Tuesday’s groundbreaking took place just before Bass formally introduced her 2023-24 fiscal year budget, including an unprecedented $1.3 billion to fight homelessness. Since December, when the mayor’s executive directive streamlined permitting and entitlements for affordable housing, the city has been able to approve projects within 60 days, according to LA Deputy Mayor of Housing Jenna Hornstock. The city currently has 350 projects in development that will provide 7,500 affordable housing units.
The Umeya is one of them. Located in a former rice cake factory, it’s been in development since 2019, when the Hamano family, which owned and operated its three-generation family business on the site for 100 years, approached Little Tokyo Service Center about transforming the building into affordable housing.
When completed in two years, the presently defunct factory space will be transformed into a seven-story building with 102 studio apartments, 60 one-bedrooms, 11 two-bedrooms and a pair of two-bedroom manager units. Of its 175 units, 87 will be permanent supportive housing leased through LA County’s Coordinated Entry System. The general affordable units will be leased through a pre-application, lottery and interview process.
Designed by LA-based Fsy Architects, the Umeya’s ground floor will include 13,000 square feet of community, commercial and service provider space, a 4,000-square-foot landscaped courtyard and a community-led mural by a local Skid Row artist, as well an exhibit that honors the owners of the Japanese-American family-owned business that provided the building.
Gov. Gavin Newsom and the California legislature have allocated $40 billion to cities, counties and community-based organizations to build comprehensive housing and homelessness solutions in places that are well connected to transit and community amenities. Located on Towne Avenue, the Umeya is just a couple blocks from the Little Tokyo Metro Gold Line station and around the corner from the nonprofit service provider, Homeless Health Care LA.

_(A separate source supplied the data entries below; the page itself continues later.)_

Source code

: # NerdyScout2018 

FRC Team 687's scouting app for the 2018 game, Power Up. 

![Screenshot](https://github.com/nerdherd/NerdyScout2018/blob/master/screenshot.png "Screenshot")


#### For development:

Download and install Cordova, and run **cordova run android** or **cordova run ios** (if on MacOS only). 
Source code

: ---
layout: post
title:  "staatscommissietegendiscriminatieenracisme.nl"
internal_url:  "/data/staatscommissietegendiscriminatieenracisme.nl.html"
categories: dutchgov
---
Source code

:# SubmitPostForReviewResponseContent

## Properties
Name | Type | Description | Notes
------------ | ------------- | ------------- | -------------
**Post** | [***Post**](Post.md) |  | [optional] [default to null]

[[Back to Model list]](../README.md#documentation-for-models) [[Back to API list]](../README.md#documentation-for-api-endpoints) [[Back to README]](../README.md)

To build the Umeya, Little Tokyo Service Center received half of its total development funds — $86 million — from the California Department of Housing and Community Development. The Umeya is one of 57 projects throughout the state that received a portion of $2 billion in housing accelerator monies from the state agency.
“We all know that affordable, accessible and supportive housing is key to everything that we do,” said Lourdes Castro Ramirez, secretary of the California Business, Consumer Services and Housing Agency. “It affects health outcomes. It affects quality of life and the ability to build community.”